Aber es gab diese Gelegenheit nicht. Zwischen den Gefangenen und dem sandbraunen Land im Süden lag nicht nur eine gute Meile salzigen Wassers, sondern da waren auch die fingerdicken Eisenstäbe des Gitters, das die beiden winzigen Sichtluken verschloss, und die rostige Kette, die beide Fußfesseln miteinander verband.
Wenn Ulrich sich sehr viel Mühe gab, konnte er damit aufstehen und sogar gehen, wenn auch nur mit kleinen und mühsamen Schritten, die seinem zerschundenen und erschöpften Körper die letzte Kraft kosteten – eine Flucht war also ganz ausgeschlossen.

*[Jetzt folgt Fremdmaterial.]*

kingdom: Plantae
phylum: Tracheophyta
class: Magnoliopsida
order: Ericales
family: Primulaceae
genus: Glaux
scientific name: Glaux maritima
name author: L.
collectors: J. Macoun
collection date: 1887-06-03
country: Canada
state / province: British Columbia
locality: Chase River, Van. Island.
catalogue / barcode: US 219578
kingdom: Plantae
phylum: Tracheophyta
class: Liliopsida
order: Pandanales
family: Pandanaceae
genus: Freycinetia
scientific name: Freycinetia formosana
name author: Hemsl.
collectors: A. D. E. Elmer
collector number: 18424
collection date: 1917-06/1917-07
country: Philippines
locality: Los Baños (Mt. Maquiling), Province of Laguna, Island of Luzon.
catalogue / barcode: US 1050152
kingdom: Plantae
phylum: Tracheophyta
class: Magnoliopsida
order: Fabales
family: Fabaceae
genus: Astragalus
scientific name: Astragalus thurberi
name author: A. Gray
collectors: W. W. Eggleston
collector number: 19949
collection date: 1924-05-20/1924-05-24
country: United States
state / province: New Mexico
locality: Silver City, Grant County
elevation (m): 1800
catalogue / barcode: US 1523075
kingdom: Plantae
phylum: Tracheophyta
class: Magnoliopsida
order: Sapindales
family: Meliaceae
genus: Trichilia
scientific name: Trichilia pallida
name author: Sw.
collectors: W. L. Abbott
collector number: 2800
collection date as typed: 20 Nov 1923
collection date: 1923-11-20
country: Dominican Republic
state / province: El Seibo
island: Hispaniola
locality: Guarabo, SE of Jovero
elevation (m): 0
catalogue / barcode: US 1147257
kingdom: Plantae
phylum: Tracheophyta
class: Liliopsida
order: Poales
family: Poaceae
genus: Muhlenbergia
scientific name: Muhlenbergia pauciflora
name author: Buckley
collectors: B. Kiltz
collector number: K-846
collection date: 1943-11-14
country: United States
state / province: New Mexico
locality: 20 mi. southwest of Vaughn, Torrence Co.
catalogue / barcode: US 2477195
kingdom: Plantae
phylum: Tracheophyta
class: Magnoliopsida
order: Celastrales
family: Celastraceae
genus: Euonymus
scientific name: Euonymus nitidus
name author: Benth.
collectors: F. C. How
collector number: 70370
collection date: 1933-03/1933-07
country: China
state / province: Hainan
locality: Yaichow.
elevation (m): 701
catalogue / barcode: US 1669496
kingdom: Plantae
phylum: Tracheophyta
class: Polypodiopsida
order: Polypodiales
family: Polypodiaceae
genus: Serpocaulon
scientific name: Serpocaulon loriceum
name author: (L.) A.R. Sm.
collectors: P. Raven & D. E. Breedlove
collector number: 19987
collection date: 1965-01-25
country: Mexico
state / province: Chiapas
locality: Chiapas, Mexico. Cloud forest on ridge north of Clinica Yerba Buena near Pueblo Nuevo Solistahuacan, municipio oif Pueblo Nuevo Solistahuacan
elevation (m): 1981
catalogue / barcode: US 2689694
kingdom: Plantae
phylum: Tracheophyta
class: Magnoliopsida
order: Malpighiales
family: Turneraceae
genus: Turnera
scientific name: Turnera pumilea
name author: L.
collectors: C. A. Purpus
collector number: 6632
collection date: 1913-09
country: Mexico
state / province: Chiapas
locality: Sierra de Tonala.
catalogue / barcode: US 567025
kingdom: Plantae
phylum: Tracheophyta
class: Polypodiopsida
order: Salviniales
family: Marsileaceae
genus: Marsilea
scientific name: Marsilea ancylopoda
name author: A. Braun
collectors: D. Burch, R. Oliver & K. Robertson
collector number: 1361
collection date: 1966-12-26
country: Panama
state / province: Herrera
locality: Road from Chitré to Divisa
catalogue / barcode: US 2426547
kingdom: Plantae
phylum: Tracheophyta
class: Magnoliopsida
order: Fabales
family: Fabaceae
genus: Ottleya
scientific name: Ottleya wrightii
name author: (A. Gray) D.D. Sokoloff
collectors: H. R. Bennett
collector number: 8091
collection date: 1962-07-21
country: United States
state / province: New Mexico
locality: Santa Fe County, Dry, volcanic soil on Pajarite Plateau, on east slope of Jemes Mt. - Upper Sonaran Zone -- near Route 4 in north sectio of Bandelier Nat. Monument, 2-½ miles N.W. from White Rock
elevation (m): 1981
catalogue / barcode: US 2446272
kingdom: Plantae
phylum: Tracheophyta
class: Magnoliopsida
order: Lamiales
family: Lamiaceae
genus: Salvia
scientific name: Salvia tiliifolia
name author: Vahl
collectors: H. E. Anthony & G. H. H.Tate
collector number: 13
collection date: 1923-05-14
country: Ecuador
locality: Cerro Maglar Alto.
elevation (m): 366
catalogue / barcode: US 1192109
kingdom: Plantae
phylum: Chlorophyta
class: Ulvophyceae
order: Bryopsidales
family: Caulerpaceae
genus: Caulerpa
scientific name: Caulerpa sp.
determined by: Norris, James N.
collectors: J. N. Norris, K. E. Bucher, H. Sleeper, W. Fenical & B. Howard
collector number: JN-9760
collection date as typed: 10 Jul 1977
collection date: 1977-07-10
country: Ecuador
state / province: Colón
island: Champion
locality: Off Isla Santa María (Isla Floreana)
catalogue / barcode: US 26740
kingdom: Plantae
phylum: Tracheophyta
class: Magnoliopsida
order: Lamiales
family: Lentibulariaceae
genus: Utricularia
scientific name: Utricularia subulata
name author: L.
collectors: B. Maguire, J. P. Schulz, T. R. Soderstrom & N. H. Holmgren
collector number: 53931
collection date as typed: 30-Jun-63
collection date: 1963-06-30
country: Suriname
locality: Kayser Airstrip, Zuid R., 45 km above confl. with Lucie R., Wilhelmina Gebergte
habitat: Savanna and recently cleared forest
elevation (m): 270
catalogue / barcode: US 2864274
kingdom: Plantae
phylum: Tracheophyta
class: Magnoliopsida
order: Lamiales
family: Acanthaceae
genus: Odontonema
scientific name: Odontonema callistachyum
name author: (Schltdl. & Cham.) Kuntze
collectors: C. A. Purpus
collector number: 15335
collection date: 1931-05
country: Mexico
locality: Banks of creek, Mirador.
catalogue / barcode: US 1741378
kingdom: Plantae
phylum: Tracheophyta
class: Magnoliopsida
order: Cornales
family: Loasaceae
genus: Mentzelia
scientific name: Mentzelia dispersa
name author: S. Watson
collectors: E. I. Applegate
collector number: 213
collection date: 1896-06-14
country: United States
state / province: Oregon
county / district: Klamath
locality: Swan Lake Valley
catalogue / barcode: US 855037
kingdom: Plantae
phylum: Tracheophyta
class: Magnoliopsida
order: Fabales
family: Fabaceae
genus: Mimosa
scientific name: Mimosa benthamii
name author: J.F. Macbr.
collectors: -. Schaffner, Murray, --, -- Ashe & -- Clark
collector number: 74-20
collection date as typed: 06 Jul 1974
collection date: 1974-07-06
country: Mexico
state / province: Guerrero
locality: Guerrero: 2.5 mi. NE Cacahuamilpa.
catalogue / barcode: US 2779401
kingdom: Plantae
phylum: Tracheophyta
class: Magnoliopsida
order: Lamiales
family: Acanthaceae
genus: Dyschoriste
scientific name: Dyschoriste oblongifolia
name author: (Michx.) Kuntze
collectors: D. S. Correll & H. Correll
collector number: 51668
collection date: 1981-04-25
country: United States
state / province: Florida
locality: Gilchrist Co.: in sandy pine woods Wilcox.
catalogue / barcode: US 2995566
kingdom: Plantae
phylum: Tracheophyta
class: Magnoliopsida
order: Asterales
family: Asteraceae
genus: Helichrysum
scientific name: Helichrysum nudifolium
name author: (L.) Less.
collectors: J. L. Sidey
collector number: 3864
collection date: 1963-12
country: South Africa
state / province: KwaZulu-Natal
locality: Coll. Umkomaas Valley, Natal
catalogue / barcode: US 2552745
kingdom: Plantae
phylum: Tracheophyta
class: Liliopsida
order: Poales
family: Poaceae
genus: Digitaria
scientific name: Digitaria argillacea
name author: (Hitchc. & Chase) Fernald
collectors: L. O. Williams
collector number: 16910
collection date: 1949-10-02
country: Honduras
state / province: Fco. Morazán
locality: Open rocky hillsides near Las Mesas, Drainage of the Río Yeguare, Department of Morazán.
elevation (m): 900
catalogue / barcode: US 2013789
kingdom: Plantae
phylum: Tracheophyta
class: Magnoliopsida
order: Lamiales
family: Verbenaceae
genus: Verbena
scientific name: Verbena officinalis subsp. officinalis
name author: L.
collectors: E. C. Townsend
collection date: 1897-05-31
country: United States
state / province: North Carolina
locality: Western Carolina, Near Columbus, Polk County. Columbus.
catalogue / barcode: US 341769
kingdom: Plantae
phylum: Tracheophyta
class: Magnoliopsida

Ulrich von Wolfenstein hob langsam die Schale an die Lippen, nahm ein paar Schlucke von dem warmen, schlecht schmeckenden Wasser, das er sich darin aufgespart hatte, und betrachtete das trübe Spiegelbild seines Gesichtes darin. Er war beinahe froh darüber, dass das Licht hier drinnen so schlecht war. So konnte er nicht viel mehr als einen zerfließenden Schatten erkennen. Die wenigen Male, da er sein eigenes Spiegelbild in den letzten Tagen gesehen hatte, war er zutiefst erschrocken darüber, wie rasch er sich in den kaum zwei Wochen verändert hatte.